Saturday, May 25, 2013

A Story For Your Memorial Day


link

This song by Lee Brice has charted well, and it's a heart tugging tear jerker. But wait, it turns out that it is true:

Then came the part of the interview that hit me hardest: It was the moment when Paul Monti talked about his son’s truck, and why he still has it, and still drives it. 
“What can I tell you? It’s him,” Jared’s father explained, nearly choking on his words. “It’s got his DNA all over it. I love driving it because it reminds me of him, though I don’t need the truck to remind me of him. I think about him every hour of every day.”
I was already tearing up before that story about Jared’s truck. But as the details piled up — the truck was a Dodge 4X4 Ram 1500 with decals on it that included the 10th Mountain Division, the 82nd Airborne Division, an American flag, and a Go Army sticker — I lost it.
And there I was sitting in my car in a Walmart parking lot on a sunny Memorial Day in my hometown crying hard. Crying like a child. Crying as if I’d lost my child.
I wasn’t the only one in a car crying that day. It turns out that a Nashville songwriter named Connie Harrington was in her car, too, listening to the very same story. Moved to tears, she pulled over to the side of the road, scribbling notes as the story proceeded.

Exercise description => Return the stretch of the Memorial Day story from "I was already" through "sticker — I lost it." word for word. Rely only on the Memorial Day story above.

Data shown =>
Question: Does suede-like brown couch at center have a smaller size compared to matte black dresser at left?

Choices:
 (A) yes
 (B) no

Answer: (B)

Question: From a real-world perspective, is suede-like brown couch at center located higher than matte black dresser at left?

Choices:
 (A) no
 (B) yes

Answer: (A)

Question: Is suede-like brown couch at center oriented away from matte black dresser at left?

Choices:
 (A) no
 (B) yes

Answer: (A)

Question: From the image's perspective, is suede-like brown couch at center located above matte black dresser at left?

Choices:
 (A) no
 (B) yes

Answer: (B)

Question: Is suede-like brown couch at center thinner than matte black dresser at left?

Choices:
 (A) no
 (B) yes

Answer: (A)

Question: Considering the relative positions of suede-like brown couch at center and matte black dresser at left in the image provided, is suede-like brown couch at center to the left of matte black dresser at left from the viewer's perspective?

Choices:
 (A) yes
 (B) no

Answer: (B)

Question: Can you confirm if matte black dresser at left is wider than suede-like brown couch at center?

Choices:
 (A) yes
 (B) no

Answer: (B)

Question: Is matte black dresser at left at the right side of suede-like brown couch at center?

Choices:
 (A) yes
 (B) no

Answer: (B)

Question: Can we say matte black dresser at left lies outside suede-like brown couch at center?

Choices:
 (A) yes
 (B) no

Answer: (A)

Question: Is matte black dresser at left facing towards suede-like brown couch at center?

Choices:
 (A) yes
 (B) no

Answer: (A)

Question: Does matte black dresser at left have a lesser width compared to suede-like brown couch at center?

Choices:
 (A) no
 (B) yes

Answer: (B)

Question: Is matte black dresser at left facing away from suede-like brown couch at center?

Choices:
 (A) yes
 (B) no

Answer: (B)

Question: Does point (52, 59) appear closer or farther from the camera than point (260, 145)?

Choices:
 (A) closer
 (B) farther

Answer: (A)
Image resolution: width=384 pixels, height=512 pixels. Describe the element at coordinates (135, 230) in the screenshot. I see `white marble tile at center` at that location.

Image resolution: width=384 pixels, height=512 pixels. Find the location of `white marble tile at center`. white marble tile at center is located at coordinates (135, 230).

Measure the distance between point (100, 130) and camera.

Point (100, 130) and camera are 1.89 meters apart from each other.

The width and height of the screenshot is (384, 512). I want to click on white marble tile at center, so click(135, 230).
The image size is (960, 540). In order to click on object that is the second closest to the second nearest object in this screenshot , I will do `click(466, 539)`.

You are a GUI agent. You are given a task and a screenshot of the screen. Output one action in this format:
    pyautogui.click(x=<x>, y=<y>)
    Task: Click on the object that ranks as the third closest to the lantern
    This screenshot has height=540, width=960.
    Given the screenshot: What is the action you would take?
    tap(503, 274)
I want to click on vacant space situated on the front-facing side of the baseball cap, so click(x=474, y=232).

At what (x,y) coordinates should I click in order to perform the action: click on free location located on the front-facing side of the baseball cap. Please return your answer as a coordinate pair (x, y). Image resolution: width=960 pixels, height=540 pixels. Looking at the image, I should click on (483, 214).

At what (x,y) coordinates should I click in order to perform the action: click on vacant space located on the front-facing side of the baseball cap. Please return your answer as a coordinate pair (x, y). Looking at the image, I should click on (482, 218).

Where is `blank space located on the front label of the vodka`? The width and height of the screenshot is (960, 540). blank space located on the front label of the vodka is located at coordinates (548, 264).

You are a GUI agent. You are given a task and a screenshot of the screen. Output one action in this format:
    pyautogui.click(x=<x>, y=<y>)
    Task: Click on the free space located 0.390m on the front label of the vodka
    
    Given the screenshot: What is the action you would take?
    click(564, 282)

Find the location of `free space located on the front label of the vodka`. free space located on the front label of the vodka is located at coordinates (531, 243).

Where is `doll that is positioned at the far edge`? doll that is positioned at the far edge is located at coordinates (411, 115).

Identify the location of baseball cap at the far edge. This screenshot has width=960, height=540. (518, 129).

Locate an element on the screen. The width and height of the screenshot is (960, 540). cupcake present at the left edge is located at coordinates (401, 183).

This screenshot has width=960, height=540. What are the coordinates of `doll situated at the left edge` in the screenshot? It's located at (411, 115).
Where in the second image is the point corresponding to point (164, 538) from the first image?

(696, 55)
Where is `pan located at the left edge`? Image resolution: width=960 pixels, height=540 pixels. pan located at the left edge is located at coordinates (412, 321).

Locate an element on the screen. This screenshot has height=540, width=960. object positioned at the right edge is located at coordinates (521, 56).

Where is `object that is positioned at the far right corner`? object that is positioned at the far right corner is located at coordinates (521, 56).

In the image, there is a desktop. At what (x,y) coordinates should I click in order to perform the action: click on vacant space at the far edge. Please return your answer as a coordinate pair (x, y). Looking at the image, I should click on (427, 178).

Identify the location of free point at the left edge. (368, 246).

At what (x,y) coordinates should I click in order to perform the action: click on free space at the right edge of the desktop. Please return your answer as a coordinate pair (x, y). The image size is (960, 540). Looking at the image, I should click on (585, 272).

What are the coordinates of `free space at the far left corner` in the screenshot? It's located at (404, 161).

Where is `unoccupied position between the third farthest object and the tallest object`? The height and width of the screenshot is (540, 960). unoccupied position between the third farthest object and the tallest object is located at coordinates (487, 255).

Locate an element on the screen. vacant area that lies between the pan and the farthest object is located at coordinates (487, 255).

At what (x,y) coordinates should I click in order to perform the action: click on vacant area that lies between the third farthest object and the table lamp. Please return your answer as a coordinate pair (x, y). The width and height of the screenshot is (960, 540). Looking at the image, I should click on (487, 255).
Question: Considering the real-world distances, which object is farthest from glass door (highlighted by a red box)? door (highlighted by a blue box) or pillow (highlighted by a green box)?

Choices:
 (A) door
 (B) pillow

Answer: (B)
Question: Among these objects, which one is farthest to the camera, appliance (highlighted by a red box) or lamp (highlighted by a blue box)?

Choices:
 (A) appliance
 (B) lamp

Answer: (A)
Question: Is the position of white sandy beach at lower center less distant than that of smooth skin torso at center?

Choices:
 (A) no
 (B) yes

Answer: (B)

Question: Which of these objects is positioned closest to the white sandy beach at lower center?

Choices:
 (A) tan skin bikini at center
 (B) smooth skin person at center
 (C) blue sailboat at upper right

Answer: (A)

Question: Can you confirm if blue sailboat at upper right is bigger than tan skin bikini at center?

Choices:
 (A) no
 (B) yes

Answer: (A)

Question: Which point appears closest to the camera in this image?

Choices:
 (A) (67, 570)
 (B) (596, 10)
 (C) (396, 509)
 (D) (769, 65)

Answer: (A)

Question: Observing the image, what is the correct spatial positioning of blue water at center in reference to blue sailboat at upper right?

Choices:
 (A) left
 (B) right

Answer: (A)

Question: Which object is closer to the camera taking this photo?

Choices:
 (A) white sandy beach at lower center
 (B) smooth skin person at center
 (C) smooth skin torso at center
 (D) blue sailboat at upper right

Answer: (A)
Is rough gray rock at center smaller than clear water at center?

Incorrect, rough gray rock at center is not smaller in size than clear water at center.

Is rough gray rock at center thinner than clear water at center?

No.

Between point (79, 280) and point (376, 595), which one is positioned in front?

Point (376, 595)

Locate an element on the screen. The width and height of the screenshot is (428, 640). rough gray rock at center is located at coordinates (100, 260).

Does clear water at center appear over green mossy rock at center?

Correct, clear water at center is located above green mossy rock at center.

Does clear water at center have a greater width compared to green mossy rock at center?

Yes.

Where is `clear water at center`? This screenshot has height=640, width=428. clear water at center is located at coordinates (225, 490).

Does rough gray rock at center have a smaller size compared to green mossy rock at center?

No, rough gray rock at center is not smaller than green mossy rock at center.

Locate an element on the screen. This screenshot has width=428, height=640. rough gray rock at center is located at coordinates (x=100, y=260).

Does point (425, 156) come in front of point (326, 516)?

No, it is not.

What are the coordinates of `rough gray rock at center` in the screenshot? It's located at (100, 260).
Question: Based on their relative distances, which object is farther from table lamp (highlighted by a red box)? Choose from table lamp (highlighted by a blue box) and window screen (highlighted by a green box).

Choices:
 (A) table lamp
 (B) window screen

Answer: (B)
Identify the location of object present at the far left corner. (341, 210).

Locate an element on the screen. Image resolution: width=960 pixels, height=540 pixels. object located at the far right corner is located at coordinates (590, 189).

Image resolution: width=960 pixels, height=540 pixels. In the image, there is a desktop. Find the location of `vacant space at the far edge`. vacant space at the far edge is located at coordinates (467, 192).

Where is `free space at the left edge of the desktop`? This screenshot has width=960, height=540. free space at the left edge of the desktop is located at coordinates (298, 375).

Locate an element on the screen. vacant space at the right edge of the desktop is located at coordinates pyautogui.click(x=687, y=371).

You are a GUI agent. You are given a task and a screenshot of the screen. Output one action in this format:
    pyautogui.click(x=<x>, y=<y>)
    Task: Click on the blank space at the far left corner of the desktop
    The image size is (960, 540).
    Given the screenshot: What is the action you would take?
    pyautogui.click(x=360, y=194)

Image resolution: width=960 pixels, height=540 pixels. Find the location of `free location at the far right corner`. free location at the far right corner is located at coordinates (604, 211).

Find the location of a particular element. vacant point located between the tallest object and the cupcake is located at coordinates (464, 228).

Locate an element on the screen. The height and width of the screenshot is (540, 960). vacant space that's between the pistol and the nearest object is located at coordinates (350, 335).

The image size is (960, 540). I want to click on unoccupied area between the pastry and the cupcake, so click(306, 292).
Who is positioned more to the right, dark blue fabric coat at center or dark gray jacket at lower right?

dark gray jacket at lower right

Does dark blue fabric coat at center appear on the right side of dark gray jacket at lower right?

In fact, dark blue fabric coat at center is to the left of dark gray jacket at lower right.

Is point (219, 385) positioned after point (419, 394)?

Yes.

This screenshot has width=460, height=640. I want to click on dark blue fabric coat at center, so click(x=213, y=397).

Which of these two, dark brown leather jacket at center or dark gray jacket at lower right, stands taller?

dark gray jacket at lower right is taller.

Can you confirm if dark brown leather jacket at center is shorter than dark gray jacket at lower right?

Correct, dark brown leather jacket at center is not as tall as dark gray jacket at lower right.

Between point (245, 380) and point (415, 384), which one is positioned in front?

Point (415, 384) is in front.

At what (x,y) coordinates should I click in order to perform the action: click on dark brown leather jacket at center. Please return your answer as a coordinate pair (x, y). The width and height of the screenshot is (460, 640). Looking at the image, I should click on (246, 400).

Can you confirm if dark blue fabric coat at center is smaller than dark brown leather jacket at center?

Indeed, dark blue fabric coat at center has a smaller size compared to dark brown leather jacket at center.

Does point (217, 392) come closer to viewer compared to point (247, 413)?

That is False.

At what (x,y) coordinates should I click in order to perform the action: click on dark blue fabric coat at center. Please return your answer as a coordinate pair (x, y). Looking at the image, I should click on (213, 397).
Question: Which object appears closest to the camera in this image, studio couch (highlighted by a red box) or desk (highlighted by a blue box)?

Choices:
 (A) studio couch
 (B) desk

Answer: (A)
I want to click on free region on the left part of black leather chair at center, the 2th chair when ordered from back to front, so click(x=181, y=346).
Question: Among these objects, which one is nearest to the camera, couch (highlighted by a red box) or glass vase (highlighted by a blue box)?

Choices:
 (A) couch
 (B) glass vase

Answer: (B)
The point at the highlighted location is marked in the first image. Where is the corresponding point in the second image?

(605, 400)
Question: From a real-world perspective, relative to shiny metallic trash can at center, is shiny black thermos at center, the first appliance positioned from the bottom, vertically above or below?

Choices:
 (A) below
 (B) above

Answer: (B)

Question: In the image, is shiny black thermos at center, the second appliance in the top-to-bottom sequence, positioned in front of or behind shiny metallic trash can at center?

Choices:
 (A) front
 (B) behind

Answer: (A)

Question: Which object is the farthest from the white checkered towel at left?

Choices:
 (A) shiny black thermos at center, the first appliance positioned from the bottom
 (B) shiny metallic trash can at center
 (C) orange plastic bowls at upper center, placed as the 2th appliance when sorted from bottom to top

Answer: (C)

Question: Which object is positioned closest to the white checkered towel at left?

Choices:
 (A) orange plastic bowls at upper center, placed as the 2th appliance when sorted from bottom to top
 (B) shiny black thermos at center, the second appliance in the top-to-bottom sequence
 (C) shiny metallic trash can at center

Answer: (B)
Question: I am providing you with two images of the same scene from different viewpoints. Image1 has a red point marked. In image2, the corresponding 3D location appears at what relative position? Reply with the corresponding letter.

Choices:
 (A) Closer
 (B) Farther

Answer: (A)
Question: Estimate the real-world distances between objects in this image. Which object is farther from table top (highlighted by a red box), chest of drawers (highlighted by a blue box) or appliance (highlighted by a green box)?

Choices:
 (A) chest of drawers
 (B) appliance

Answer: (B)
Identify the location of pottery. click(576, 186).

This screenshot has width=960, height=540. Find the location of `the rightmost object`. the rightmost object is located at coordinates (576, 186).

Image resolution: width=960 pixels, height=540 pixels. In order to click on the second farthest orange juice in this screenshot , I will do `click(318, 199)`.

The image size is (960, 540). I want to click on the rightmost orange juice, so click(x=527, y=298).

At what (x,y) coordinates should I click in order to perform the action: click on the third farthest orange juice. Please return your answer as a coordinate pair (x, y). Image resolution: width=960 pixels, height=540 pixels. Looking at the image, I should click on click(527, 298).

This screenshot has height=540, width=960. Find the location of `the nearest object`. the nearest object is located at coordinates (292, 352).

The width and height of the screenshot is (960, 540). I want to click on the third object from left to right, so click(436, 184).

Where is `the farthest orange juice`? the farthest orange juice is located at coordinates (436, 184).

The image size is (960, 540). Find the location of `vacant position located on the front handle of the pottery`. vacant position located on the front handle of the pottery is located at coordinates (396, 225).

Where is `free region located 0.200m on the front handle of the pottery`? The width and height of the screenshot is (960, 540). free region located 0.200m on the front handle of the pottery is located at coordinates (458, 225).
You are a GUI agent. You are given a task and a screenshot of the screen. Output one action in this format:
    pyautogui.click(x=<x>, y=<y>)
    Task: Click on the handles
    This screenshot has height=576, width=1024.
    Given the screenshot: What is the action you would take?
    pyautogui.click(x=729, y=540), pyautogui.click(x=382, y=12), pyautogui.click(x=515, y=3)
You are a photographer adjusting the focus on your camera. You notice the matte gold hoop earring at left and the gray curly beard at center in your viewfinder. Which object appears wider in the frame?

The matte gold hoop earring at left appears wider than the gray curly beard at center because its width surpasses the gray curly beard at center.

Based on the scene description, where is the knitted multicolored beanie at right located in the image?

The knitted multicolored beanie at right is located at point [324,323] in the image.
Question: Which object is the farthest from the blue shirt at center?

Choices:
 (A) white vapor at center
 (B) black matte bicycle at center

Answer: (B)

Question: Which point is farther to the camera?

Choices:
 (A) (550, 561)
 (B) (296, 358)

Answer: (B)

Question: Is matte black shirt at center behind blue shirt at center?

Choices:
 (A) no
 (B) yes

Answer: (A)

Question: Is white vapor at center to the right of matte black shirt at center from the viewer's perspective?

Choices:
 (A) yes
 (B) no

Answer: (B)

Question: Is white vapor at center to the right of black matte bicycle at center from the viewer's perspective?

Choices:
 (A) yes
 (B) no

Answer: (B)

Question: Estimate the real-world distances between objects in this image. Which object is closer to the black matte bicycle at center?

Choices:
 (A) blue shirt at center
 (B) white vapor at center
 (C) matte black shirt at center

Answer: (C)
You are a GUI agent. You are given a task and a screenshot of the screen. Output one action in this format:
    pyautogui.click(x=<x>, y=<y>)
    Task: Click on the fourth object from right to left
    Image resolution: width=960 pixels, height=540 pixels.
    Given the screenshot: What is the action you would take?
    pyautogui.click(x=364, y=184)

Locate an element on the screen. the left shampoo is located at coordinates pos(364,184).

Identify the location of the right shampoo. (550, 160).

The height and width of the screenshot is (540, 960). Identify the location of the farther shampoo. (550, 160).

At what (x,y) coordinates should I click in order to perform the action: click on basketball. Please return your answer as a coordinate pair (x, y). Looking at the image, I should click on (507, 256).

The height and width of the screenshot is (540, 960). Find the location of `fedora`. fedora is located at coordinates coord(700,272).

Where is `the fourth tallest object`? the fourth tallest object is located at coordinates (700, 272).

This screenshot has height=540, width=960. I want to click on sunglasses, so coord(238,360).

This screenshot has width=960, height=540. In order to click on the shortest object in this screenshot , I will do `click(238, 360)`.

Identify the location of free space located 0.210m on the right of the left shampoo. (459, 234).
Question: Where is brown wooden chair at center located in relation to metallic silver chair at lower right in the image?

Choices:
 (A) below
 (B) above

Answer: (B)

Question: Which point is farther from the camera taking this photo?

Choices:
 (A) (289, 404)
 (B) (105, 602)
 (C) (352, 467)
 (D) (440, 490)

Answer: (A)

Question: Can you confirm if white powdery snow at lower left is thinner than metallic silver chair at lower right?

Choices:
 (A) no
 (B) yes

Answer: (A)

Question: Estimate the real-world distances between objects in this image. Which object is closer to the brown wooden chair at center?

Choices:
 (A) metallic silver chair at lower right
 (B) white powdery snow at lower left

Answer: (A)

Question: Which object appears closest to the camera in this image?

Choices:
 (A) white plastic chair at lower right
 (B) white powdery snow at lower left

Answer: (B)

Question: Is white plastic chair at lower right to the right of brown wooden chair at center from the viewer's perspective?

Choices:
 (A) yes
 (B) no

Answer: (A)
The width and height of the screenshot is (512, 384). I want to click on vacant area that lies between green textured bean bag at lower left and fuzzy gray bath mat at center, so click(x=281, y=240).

Response =>
I was already tearing up before that story about Jared’s truck. But as the details piled up — the truck was a Dodge 4X4 Ram 1500 with decals on it that included the 10th Mountain Division, the 82nd Airborne Division, an American flag, and a Go Army sticker — I lost it.